Sanofi en chiffres
- 1ère entreprise de l’industrie pharmaceutique en France
- 28 000 collaborateurs (1/4 des effectifs mondiaux)
- 1/3 des emplois de l’industrie pharmaceutique française
- 49 sites répartis sur l’ensemble du territoire : recherche et développement (9 sites dont celui de Toulouse); production (26 sites); distribution (4 sites); services commerciaux et administratifs (10 sites)
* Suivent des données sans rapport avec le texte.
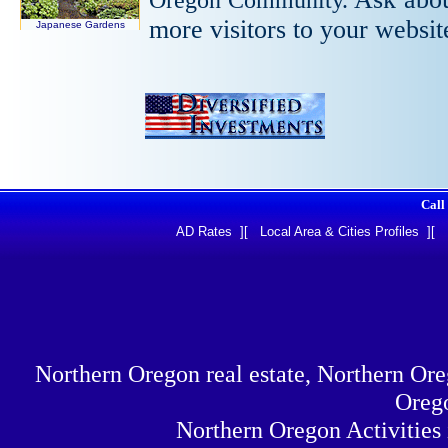
more visitors to your websi
Japanese Gardens
Call
AD Rates
][
Local Area & Cities Profiles
][
Northern Oregon real estate, Northern Or
Orego
Northern Oregon Activities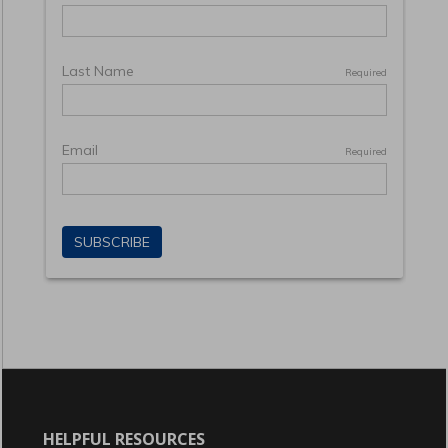
HELPFUL RESOURCES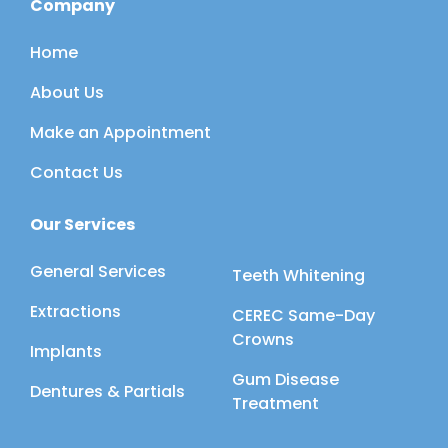
Company
Home
About Us
Make an Appointment
Contact Us
Our Services
General Services
Teeth Whitening
Extractions
CEREC Same-Day
Crowns
Implants
Gum Disease
Dentures & Partials
Treatment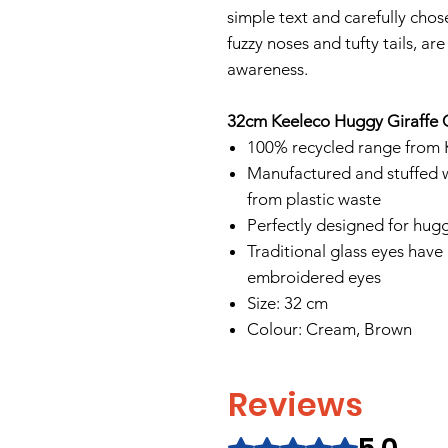
simple text and carefully chos
fuzzy noses and tufty tails, a
awareness.
32cm Keeleco Huggy Giraffe 
100% recycled range from 
Manufactured and stuffed w
from plastic waste
Perfectly designed for hugg
Traditional glass eyes have
embroidered eyes
Size: 32 cm
Colour: Cream, Brown
Reviews
Rated 5 out of 5 stars.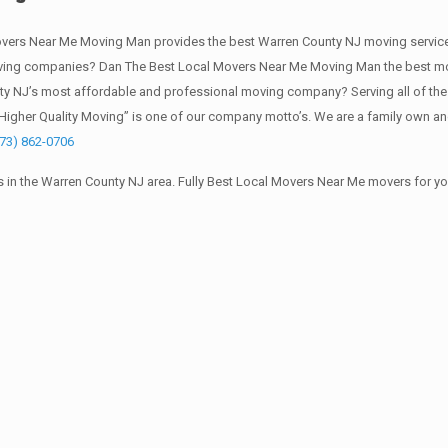
vers Near Me Moving Man provides the best Warren County NJ moving service
oving companies? Dan The Best Local Movers Near Me Moving Man the best mo
ty NJ’s most affordable and professional moving company? Serving all of the
Higher Quality Moving” is one of our company motto’s. We are a family own an
973) 862-0706
 in the Warren County NJ area. Fully Best Local Movers Near Me movers for y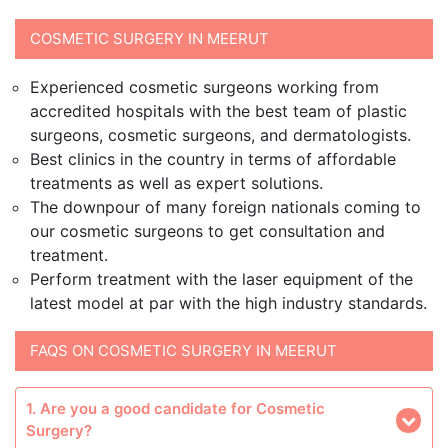
COSMETIC SURGERY IN MEERUT
Experienced cosmetic surgeons working from
accredited hospitals with the best team of plastic
surgeons, cosmetic surgeons, and dermatologists.
Best clinics in the country in terms of affordable
treatments as well as expert solutions.
The downpour of many foreign nationals coming to
our cosmetic surgeons to get consultation and
treatment.
Perform treatment with the laser equipment of the
latest model at par with the high industry standards.
FAQS ON COSMETIC SURGERY IN MEERUT
1. Are you a good candidate for Cosmetic
Surgery?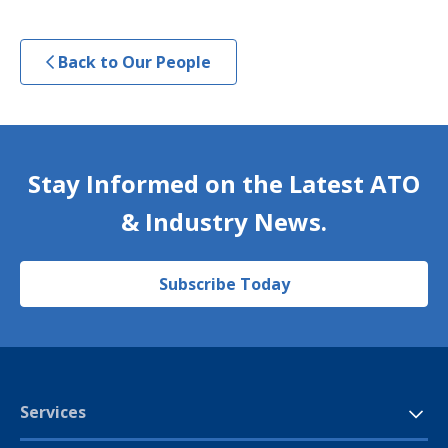
Back to Our People
Stay Informed on the Latest ATO
& Industry News.
Subscribe Today
Services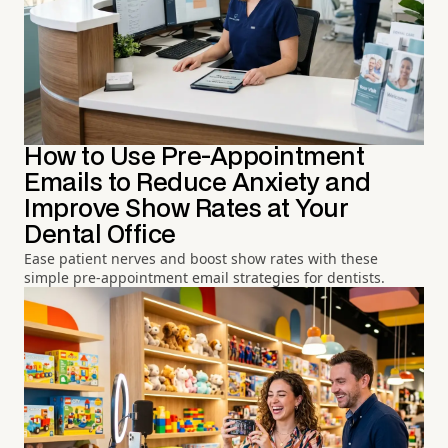
How to Use Pre-Appointment
Emails to Reduce Anxiety and
Improve Show Rates at Your
Dental Office
Ease patient nerves and boost show rates with these
simple pre-appointment email strategies for dentists.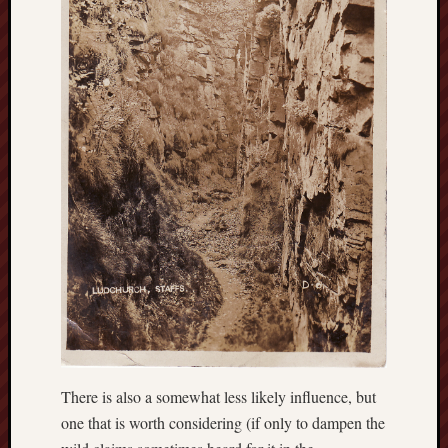
2019
June
2019
May
2019
April
2019
March
2019
Februa
2019
Januar
2019
Decemb
2018
Novem
2018
Octobe
There is also a somewhat less likely influence, but
2018
one that is worth considering (if only to dampen the
Septem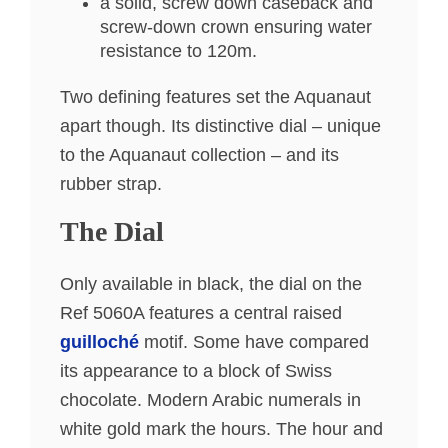
a solid, screw down caseback and
screw-down crown ensuring water
resistance to 120m.
Two defining features set the Aquanaut
apart though. Its distinctive dial – unique
to the Aquanaut collection – and its
rubber strap.
The Dial
Only available in black, the dial on the
Ref 5060A features a central raised
guilloché
motif. Some have compared
its appearance to a block of Swiss
chocolate. Modern Arabic numerals in
white gold mark the hours. The hour and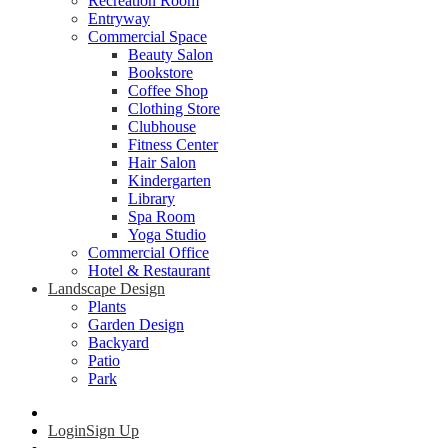
Recreation Room
Entryway
Commercial Space
Beauty Salon
Bookstore
Coffee Shop
Clothing Store
Clubhouse
Fitness Center
Hair Salon
Kindergarten
Library
Spa Room
Yoga Studio
Commercial Office
Hotel & Restaurant
Landscape Design
Plants
Garden Design
Backyard
Patio
Park
Login
Sign Up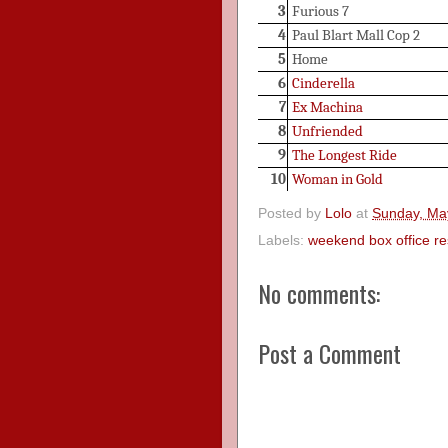
3
Furious 7
4
Paul Blart Mall Cop 2
5
Home
6
Cinderella
7
Ex Machina
8
Unfriended
9
The Longest Ride
10
Woman in Gold
Posted by
Lolo
at
Sunday, Ma
Labels:
weekend box office re
No comments:
Post a Comment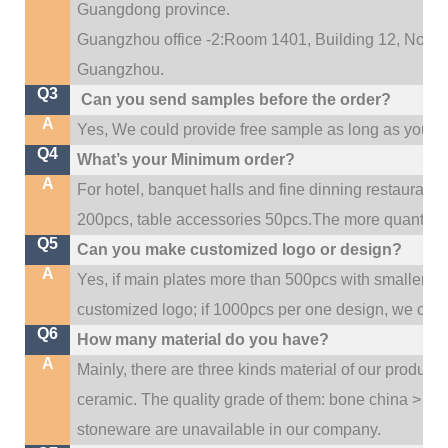
Guangdong province.
Guangzhou office -2:Room 1401, Building 12, No. 684
.
Guangzhou
Q3
Can you send samples before the order?
A
Yes, We could provide free sample as long as you fulf
Q4
What’s your Minimum order?
A
For hotel, banquet halls and fine dinning restaurant,
200pcs, table accessories 50pcs.The more quantity, t
Q5
Can you make customized logo or design?
A
Yes, if main plates more than 500pcs with smaller q
customized logo; if 1000pcs per one design, we cou
Q6
How many material do you have?
A
Mainly, there are three kinds material of our product
ceramic. The quality grade of them: bone china > po
stoneware are unavailable in our company.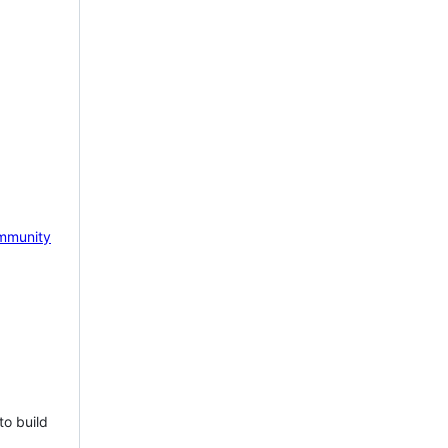
mmunity
to build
La direction justifie cette restructuration par l’expiration de nombreux brevets tombant dans le domaine public et les plans d’économie gouvernementaux pénaliseraient le groupe pharmaceutique. Chris Viehbacher, directeur général du groupe, estime qu’ « il n’y avait pas de plan B. » et affirme la nécessité de faire l’économie de 2 milliards d’économie d’ici à 2015 pour la bonne santé du groupe. L’opération est appelée : « Transforming 2015 ». Pour les syndicats, ce plan est une opération financière visant à dégager plus de dividendes pour les actionnaires. Il faut dire que l’industrie pharmaceutique est l’une des plus lucratives… Pour les chercheurs en lutte, Sanofi a vendu son âme car elle n’assure plus son rôle de service aux populations. Une mission ministérielle a été mise en place par le gouvernement pour analyser la situation et veiller à ce que les bonnes décisions soient prises. Mais les syndicats de Toulouse restent sceptiques voir méfiants pour la CGT. Les Sanofi sont en intersyndicale. Tous demandent la mise en place de réunions tripartites entre la direction du groupe, l’état et les syndicats. En mars dernier, première victoire pour les salariés en lutte: la Cour d’appel de Paris demande à la direction de clarifier ses intentions. Pour elle, le plan de restructuration de Sanofi est un plan social qui avance masqué, sous couvert de départs volontaires. La mobilisation des salariés est devenue populaire. La révolte des blouses blanches fait les gros titres des journaux grâce à leur célèbre haka, cette danse de lutte destinée à impressionner la direction et resserer les rangs des manifestants.